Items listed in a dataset

-*-

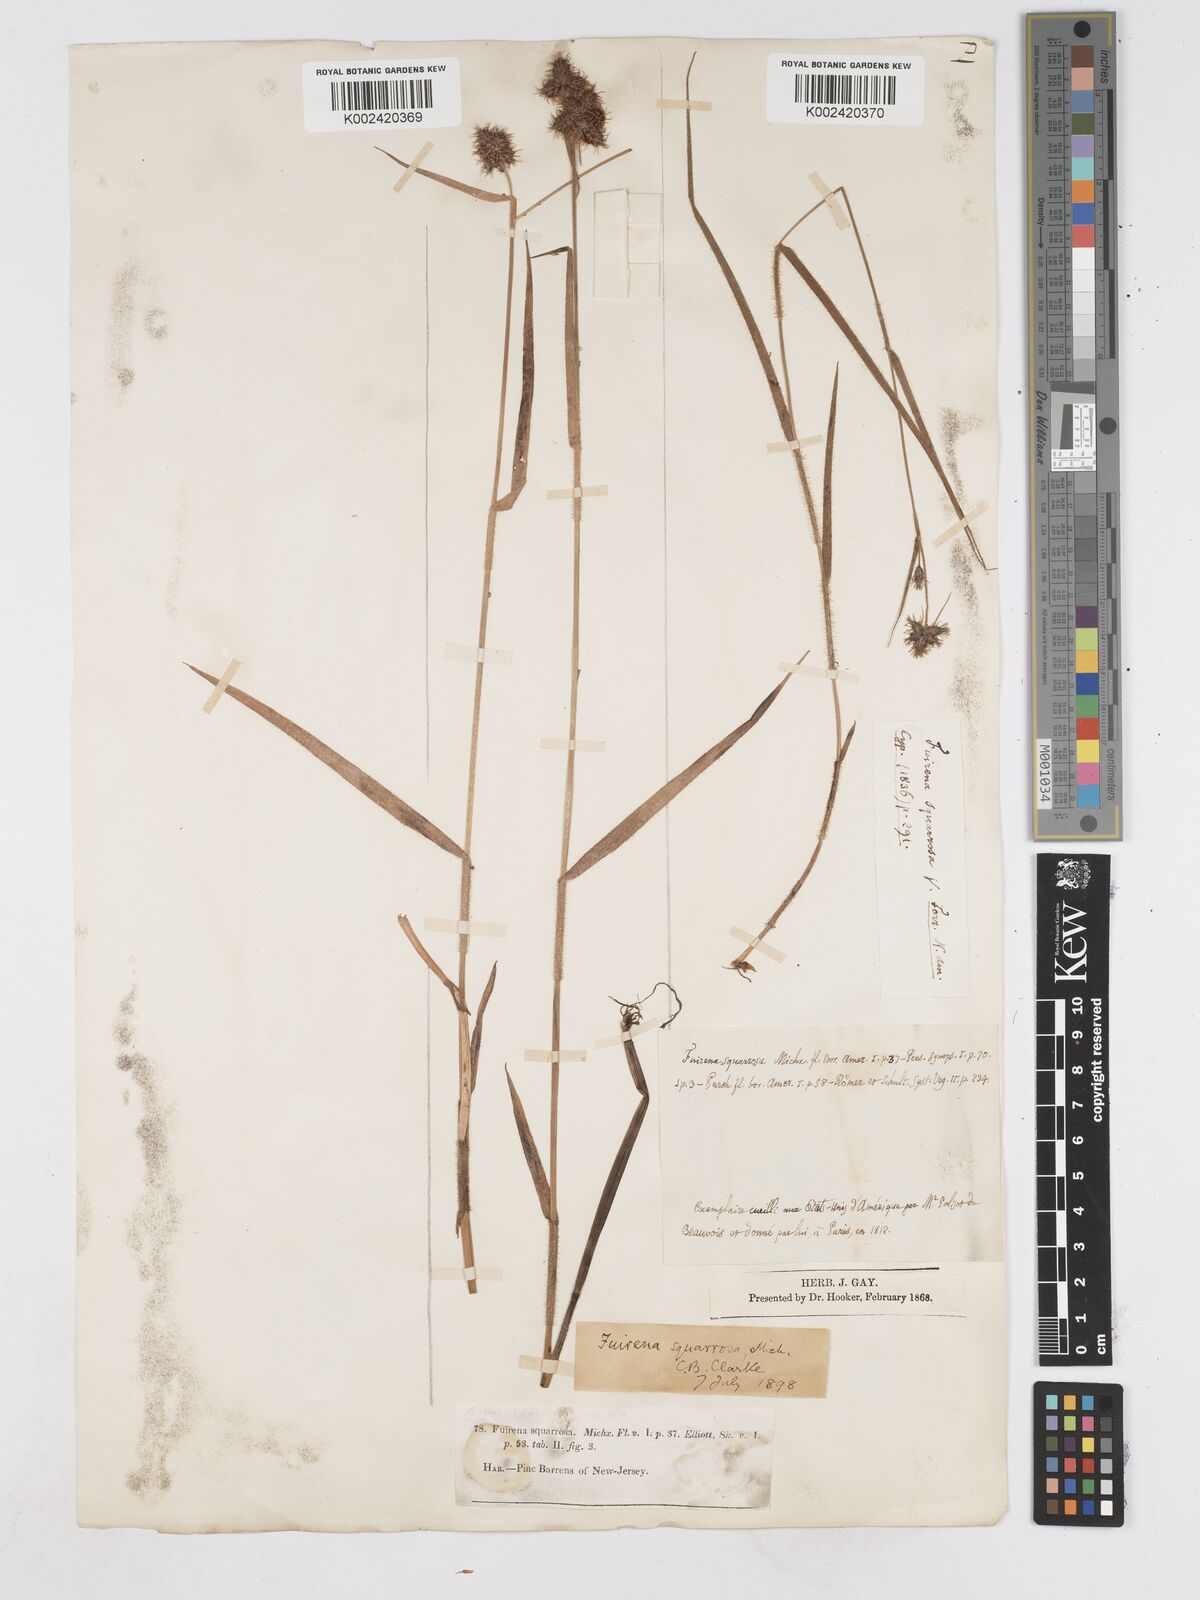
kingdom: Plantae
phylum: Tracheophyta
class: Liliopsida
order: Poales
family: Cyperaceae
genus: Fuirena
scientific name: Fuirena squarrosa
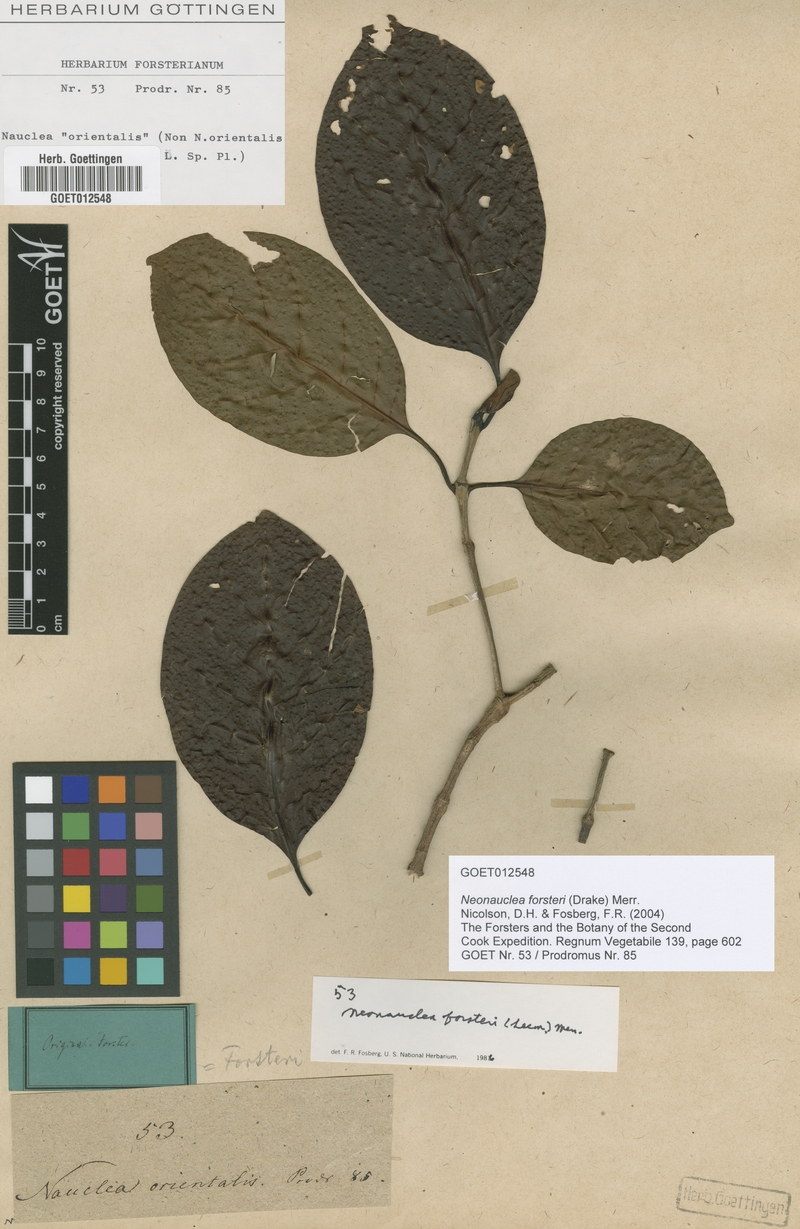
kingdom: Plantae
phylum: Tracheophyta
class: Magnoliopsida
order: Gentianales
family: Rubiaceae
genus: Neonauclea
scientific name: Neonauclea forsteri
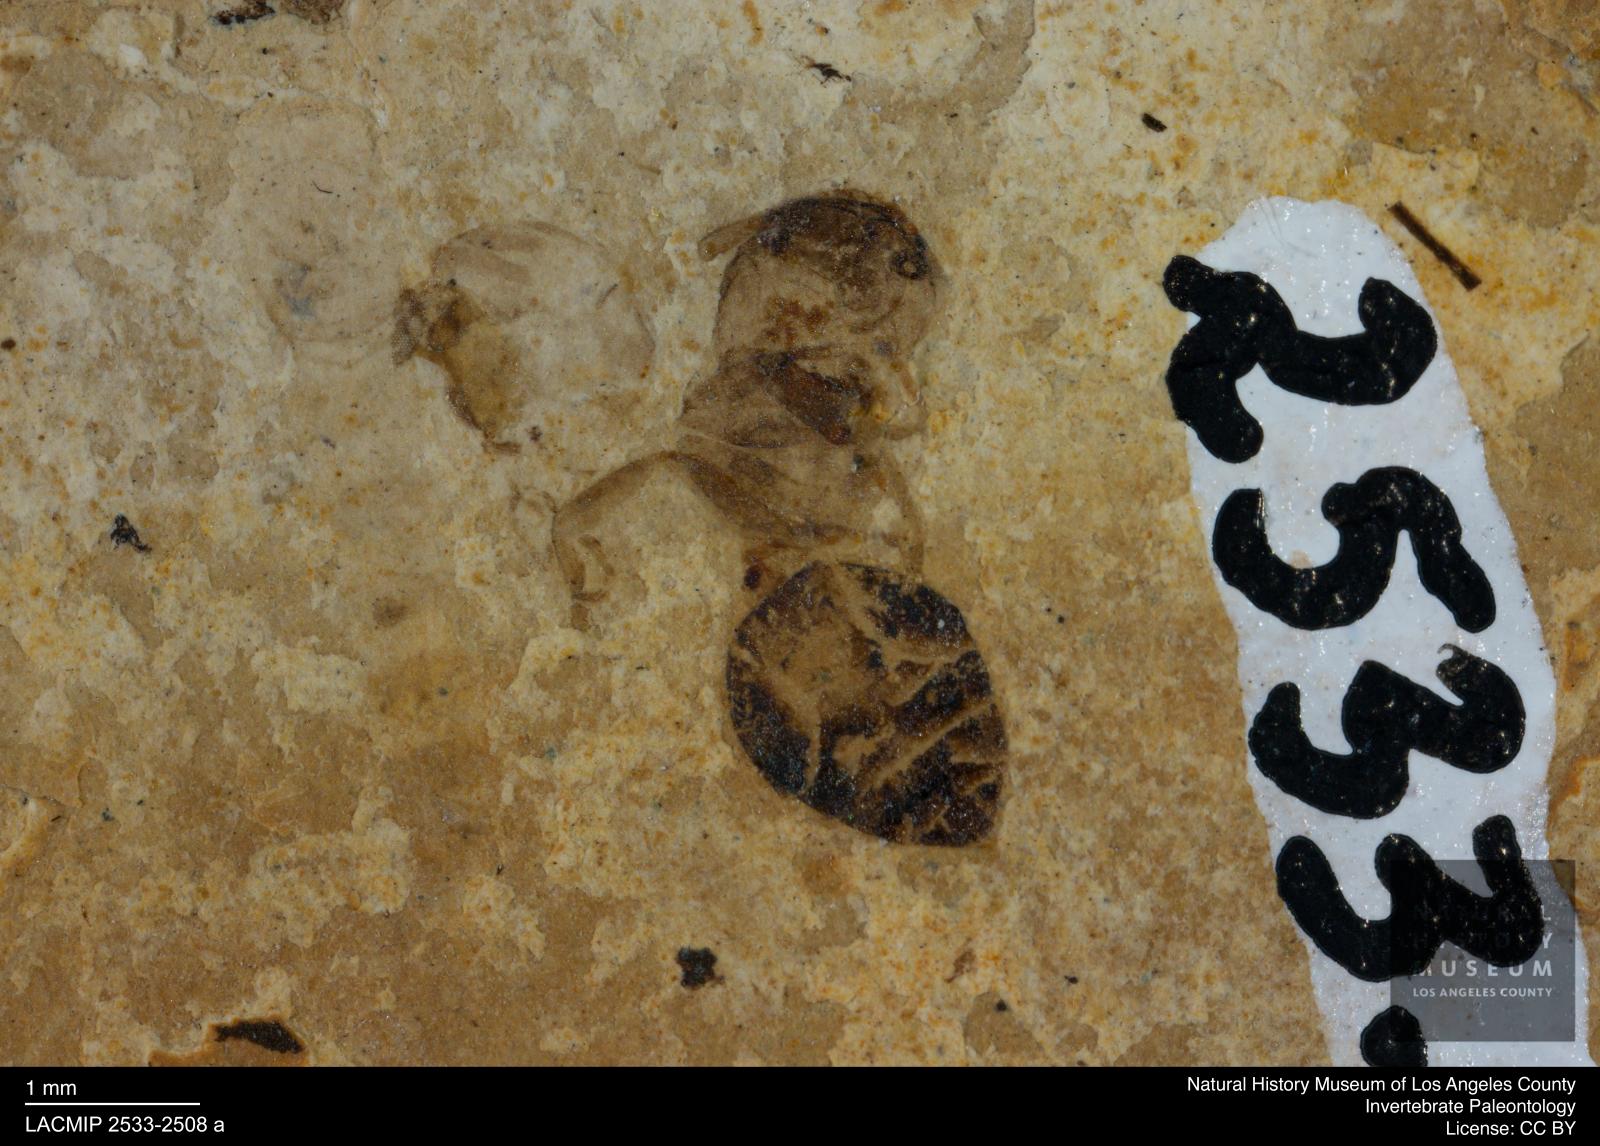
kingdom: Animalia
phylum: Arthropoda
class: Insecta
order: Hymenoptera
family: Formicidae
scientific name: Formicidae
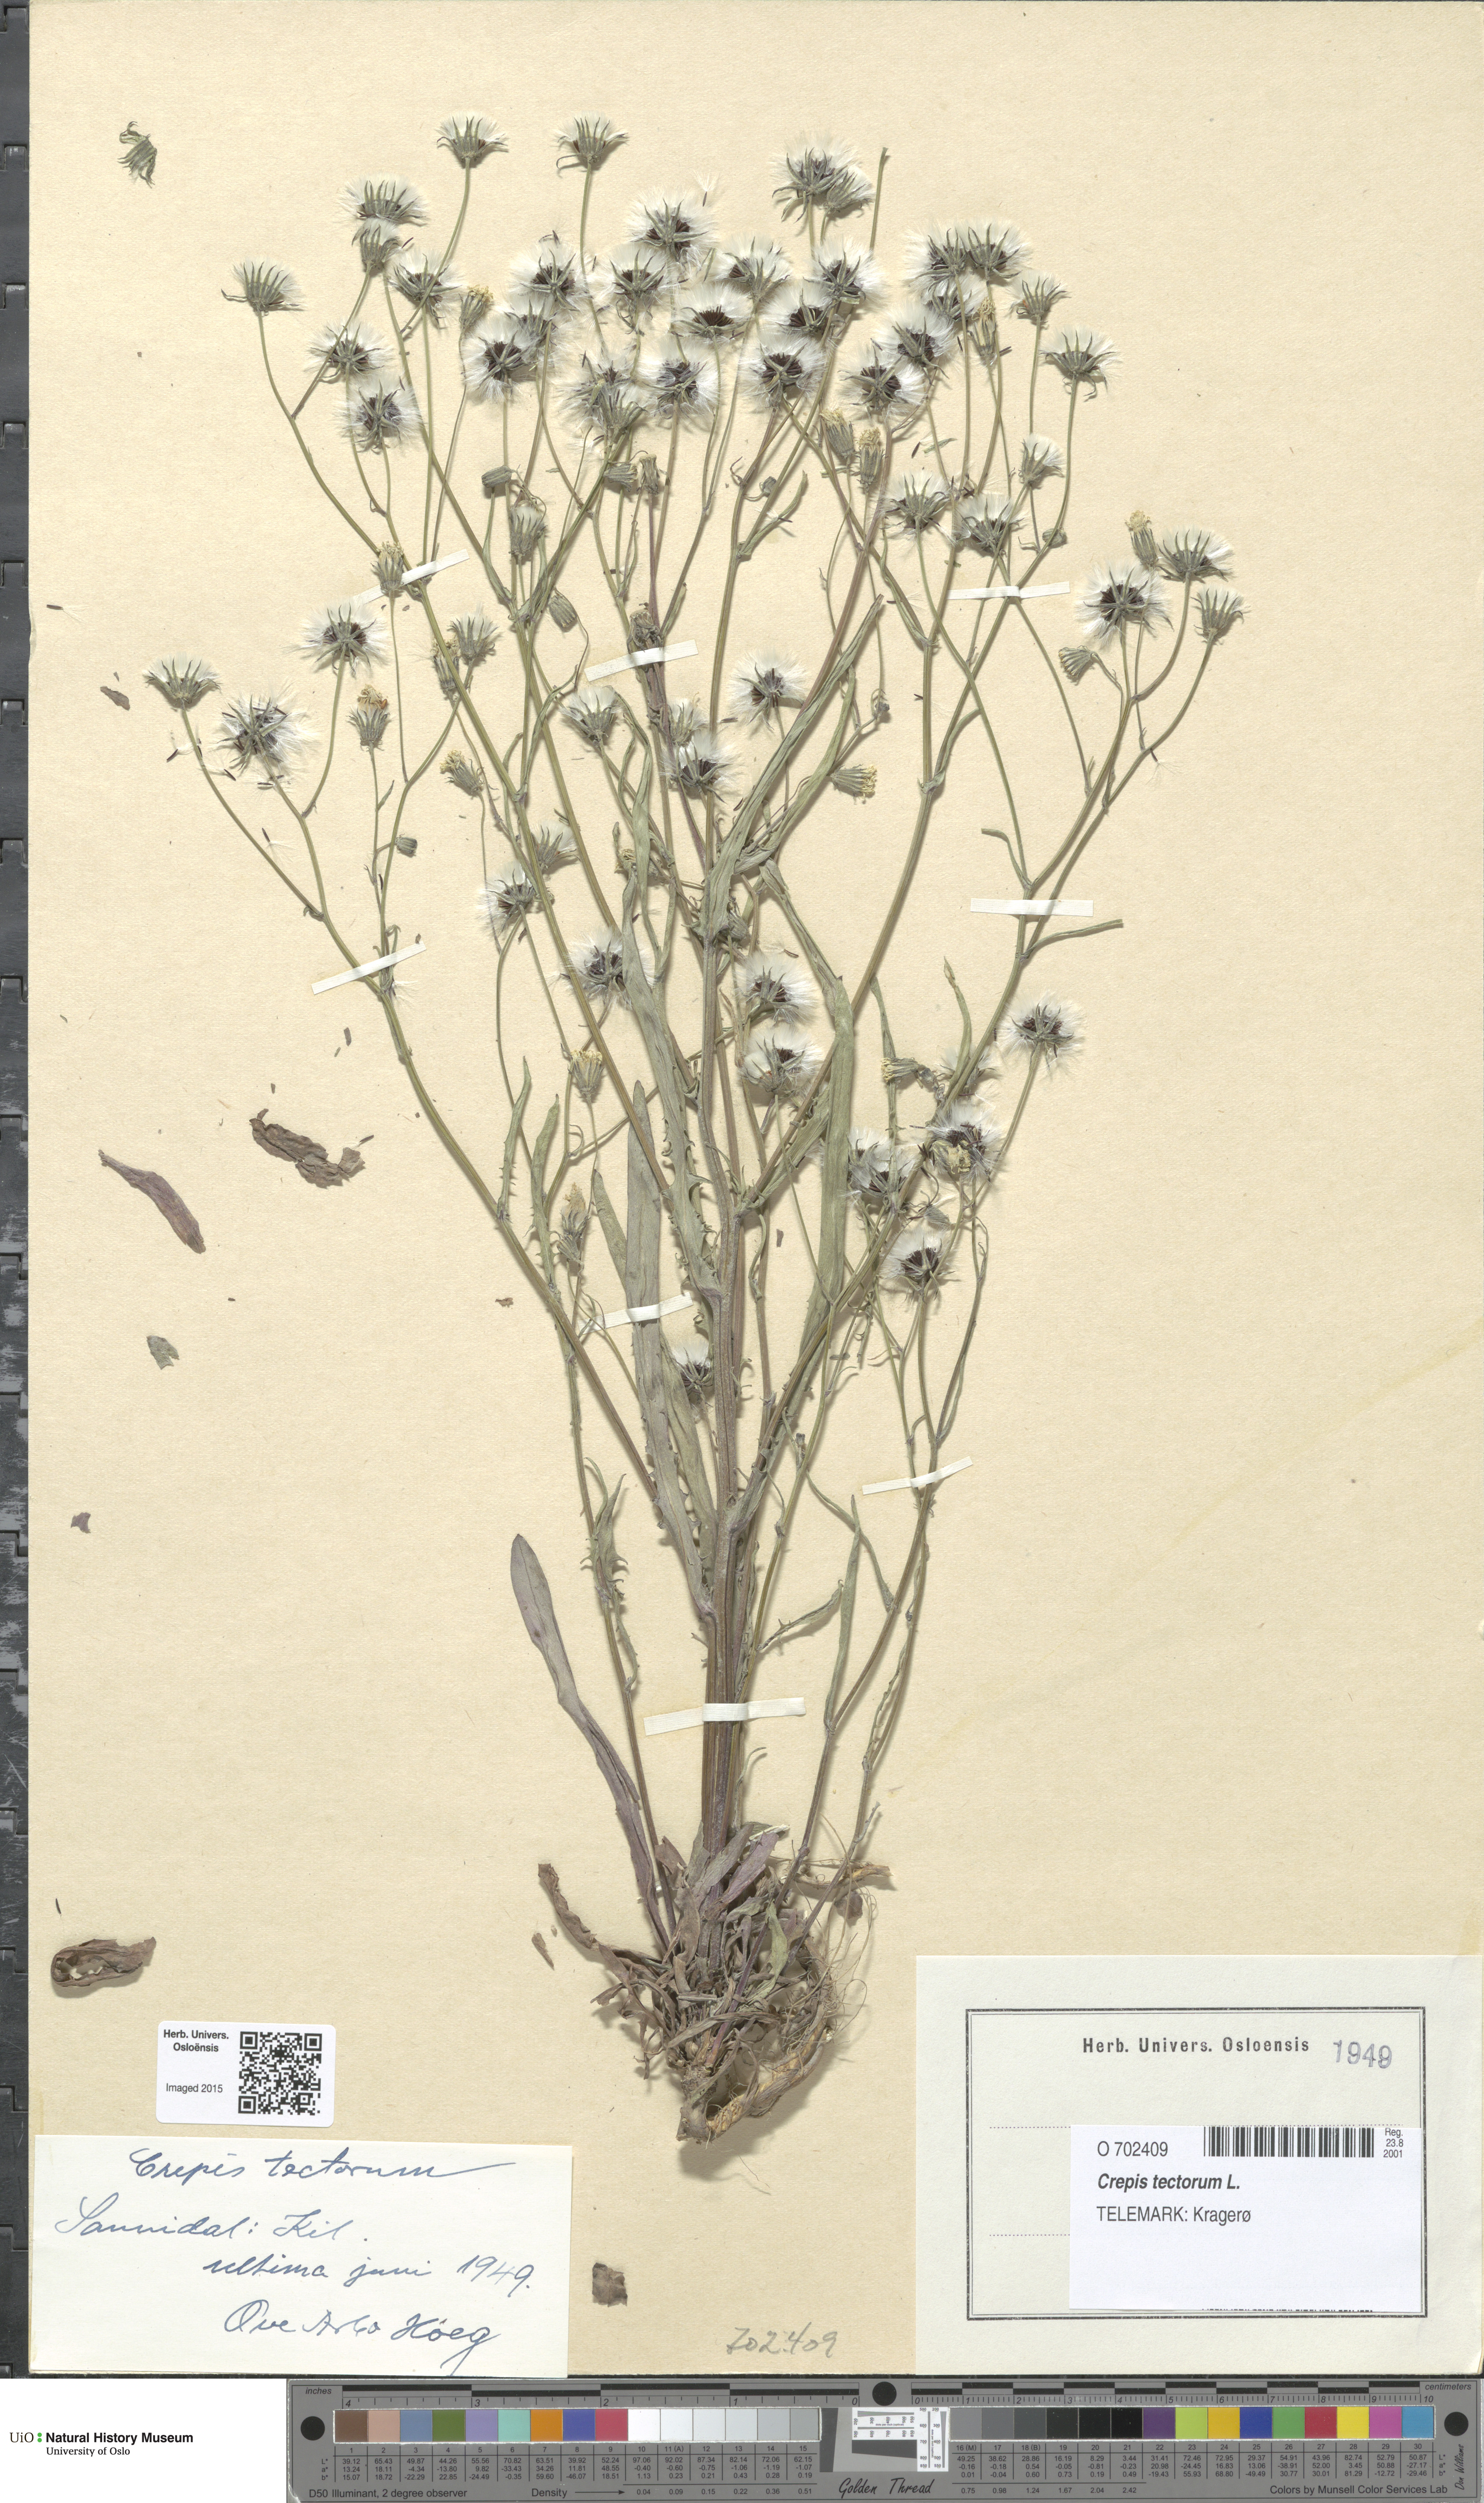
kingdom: Plantae
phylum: Tracheophyta
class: Magnoliopsida
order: Asterales
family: Asteraceae
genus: Crepis
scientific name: Crepis tectorum
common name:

-*-

[What needs to be done] Please extract every line from all the rows above and reproduce each one word for word, leaving the pictures out of your answer.

[Task output]
kingdom: Plantae
phylum: Tracheophyta
class: Liliopsida
order: Poales
family: Cyperaceae
genus: Fuirena
scientific name: Fuirena squarrosa
kingdom: Plantae
phylum: Tracheophyta
class: Magnoliopsida
order: Gentianales
family: Rubiaceae
genus: Neonauclea
scientific name: Neonauclea forsteri
kingdom: Animalia
phylum: Arthropoda
class: Insecta
order: Hymenoptera
family: Formicidae
scientific name: Formicidae
kingdom: Plantae
phylum: Tracheophyta
class: Magnoliopsida
order: Asterales
family: Asteraceae
genus: Crepis
scientific name: Crepis tectorum
common name:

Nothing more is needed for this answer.